Friday, June 6, 2008

Political discourse

Chuck Colson has a daily blog that I receive via e-mail. Today's posting contained this:

"Russell Kirk... said that ideology is "the abstract designs of coffee-house philosophers." Most tend to be utopian and end up serving not the welfare of the people, but the interests of power-seekers.

Conservatism, on the other hand, is not a set of doctrines, but "a state of mind, a type of character, a way of looking at the civil social order."

On Wednesday this week I was visited by a political door knocker. As usual I came out to the front porch and just smiled and waited to find out which liberal organization she was representing. This time is was NARAL, I have to lose the smile, it puts them on guard. But it's fun cause they know, they know, they aren't getting any money and they have to decide if they going to run or fight. She was kind enough to stay.

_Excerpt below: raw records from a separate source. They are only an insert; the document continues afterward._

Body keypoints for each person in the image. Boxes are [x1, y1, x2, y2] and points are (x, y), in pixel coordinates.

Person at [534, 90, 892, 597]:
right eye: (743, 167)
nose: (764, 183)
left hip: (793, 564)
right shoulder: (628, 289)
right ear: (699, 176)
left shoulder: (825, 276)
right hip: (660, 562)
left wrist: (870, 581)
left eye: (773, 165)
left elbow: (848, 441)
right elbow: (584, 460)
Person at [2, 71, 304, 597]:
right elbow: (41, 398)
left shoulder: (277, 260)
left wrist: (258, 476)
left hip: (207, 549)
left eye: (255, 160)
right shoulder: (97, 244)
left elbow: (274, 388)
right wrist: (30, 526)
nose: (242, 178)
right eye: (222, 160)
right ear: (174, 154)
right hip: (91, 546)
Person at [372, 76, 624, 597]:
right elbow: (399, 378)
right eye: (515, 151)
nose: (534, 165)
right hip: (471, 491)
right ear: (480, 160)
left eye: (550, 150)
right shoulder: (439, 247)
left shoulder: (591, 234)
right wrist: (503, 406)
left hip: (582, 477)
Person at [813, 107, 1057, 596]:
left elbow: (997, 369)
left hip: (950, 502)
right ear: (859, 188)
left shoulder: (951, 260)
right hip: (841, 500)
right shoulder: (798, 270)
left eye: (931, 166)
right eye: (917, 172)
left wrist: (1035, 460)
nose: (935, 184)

Unfortunately, she had nothing of value to say. I haven't heard some of these really, really old arguments for quite some time. I thought I was in the 60's. "If we outlaw abortions, more woman will die of back ally abortions". She didn't flinch when I mentioned they seemed to die at regular abortion clinics as well.

Everything was based on moral relativism. I hit her with the fact that Obama is in favor of infanticide. That gave her pause, and she asked for clarification. Obmama voted against the Child Born Alive act, which says that any child born alive after a botched abortion attempt needs to be given care. Obama thinks thats an undue burden to women. I just did a search to find the exact quote and found this site: Top Ten Reasons

It's astounding that any Catholic could even consider voting for this guy, yet I know they do and most probably will. But thats for another post. One of Obamas views was repeated over and over by the NARAL volunteer: "[W]e live in a pluralistic society, and that I can't impose my religious views on another" Her remarks were that we can't legislate morality. We don't have any business making laws that peer into the bedroom and say somethings illegal. My argument was while I people are free to do various things that aren't good for them, I object to them creating legislation that prohibits me from saying it's wrong and bad for them and for society, AND, which then labels me irrational for holding that belief. And in a nutshell, that's what hate crime legislation is all about. We covered a lot of ground in about 30 minutes. I felt that was 30 minutes she couldn't bother someone else.


My favorite part of the exchange was that our social order was broken and needed to be fixed. I said it wasn't broken, just difficult and nobody wanted to live by the rules. (my G.K Chesterton moment) Our moral order wasn't broken, a large number of people just didn't want to live by it, and when you don't follow the directions, thinks break. In this case being short a pinky was a good visual effect. She had no good arguments for anything. And she used statistics that when I pointed out their inherent flaws, admitted they we're flawed. (divorce statistics) Admitted they were based on the UK cultural issues, not the US! (did you know that in the London there are Christian "No-Go" zones, because they are Muslim areas?)


And yet nothing I said had ,at least at the time, any affect on her view. Because she wasn't looking for truth, she was arguing for ideology. And ideology has a poor foundation. How can we reach people who have no concept of a moral order? There was no depth for this person who I think was a college grad. I have no idea how to reach them.